How many lines in the records below contain the string "electricbasspick"? Reply with the number alone.

════

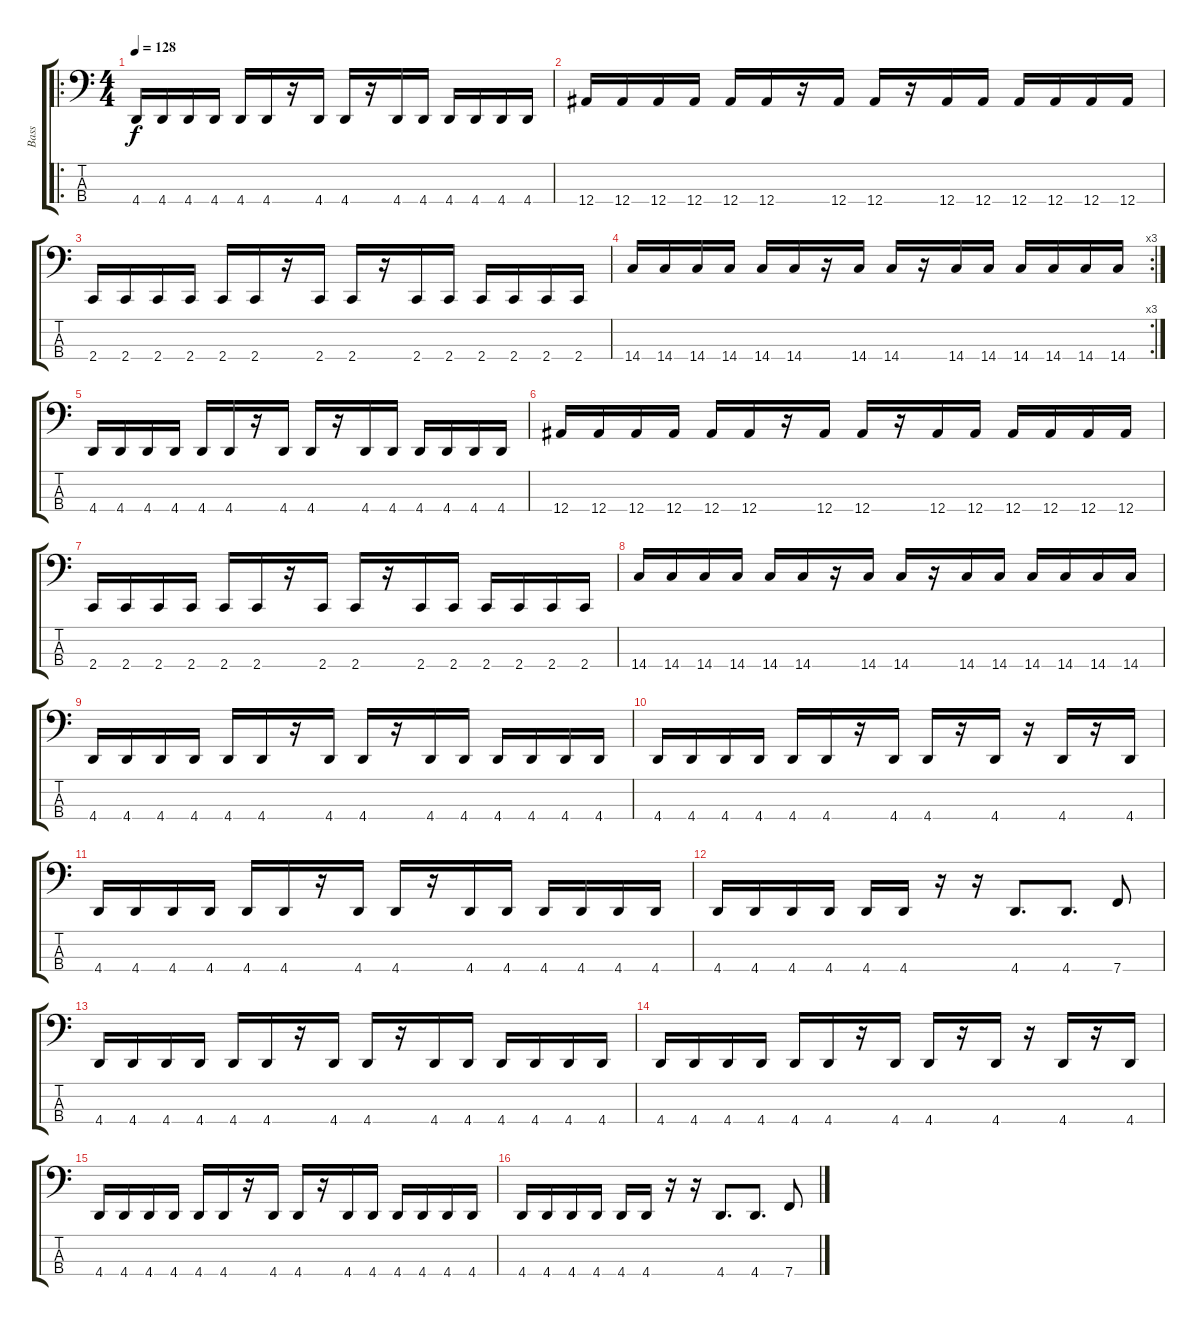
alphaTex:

\track ("Bass" "Bass") {solo instrument electricbasspick}
\staff {score tabs}
\tuning (Eb2 Bb1 F1 Bb0) {hide}
\ro
\ts (4 4)
\tempo 128
\clef f4
\ks c
4.4.16{dy f} 4.4.16 4.4.16 4.4.16 4.4.16 4.4.16 r.16 4.4.16 4.4.16 r.16 4.4.16 4.4.16 4.4.16 4.4.16 4.4.16 4.4.16 |
12.4.16 12.4.16 12.4.16 12.4.16 12.4.16 12.4.16 r.16 12.4.16 12.4.16 r.16 12.4.16 12.4.16 12.4.16 12.4.16 12.4.16 12.4.16 |
2.4.16 2.4.16 2.4.16 2.4.16 2.4.16 2.4.16 r.16 2.4.16 2.4.16 r.16 2.4.16 2.4.16 2.4.16 2.4.16 2.4.16 2.4.16 |
\rc 3
14.4.16 14.4.16 14.4.16 14.4.16 14.4.16 14.4.16 r.16 14.4.16 14.4.16 r.16 14.4.16 14.4.16 14.4.16 14.4.16 14.4.16 14.4.16 |
4.4.16 4.4.16 4.4.16 4.4.16 4.4.16 4.4.16 r.16 4.4.16 4.4.16 r.16 4.4.16 4.4.16 4.4.16 4.4.16 4.4.16 4.4.16 |
12.4.16 12.4.16 12.4.16 12.4.16 12.4.16 12.4.16 r.16 12.4.16 12.4.16 r.16 12.4.16 12.4.16 12.4.16 12.4.16 12.4.16 12.4.16 |
2.4.16 2.4.16 2.4.16 2.4.16 2.4.16 2.4.16 r.16 2.4.16 2.4.16 r.16 2.4.16 2.4.16 2.4.16 2.4.16 2.4.16 2.4.16 |
14.4.16 14.4.16 14.4.16 14.4.16 14.4.16 14.4.16 r.16 14.4.16 14.4.16 r.16 14.4.16 14.4.16 14.4.16 14.4.16 14.4.16 14.4.16 |
4.4.16 4.4.16 4.4.16 4.4.16 4.4.16 4.4.16 r.16 4.4.16 4.4.16 r.16 4.4.16 4.4.16 4.4.16 4.4.16 4.4.16 4.4.16 |
4.4.16 4.4.16 4.4.16 4.4.16 4.4.16 4.4.16 r.16 4.4.16 4.4.16 r.16 4.4.16 r.16 4.4.16 r.16 4.4.16 |
4.4.16 4.4.16 4.4.16 4.4.16 4.4.16 4.4.16 r.16 4.4.16 4.4.16 r.16 4.4.16 4.4.16 4.4.16 4.4.16 4.4.16 4.4.16 |
4.4.16 4.4.16 4.4.16 4.4.16 4.4.16 4.4.16 r.16 r.16 4.4.8{d} 4.4.8{d} 7.4.8 |
4.4.16 4.4.16 4.4.16 4.4.16 4.4.16 4.4.16 r.16 4.4.16 4.4.16 r.16 4.4.16 4.4.16 4.4.16 4.4.16 4.4.16 4.4.16 |
4.4.16 4.4.16 4.4.16 4.4.16 4.4.16 4.4.16 r.16 4.4.16 4.4.16 r.16 4.4.16 r.16 4.4.16 r.16 4.4.16 |
4.4.16 4.4.16 4.4.16 4.4.16 4.4.16 4.4.16 r.16 4.4.16 4.4.16 r.16 4.4.16 4.4.16 4.4.16 4.4.16 4.4.16 4.4.16 |
4.4.16 4.4.16 4.4.16 4.4.16 4.4.16 4.4.16 r.16 r.16 4.4.8{d} 4.4.8{d} 7.4.8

════

EXERCISE ANSWER> 1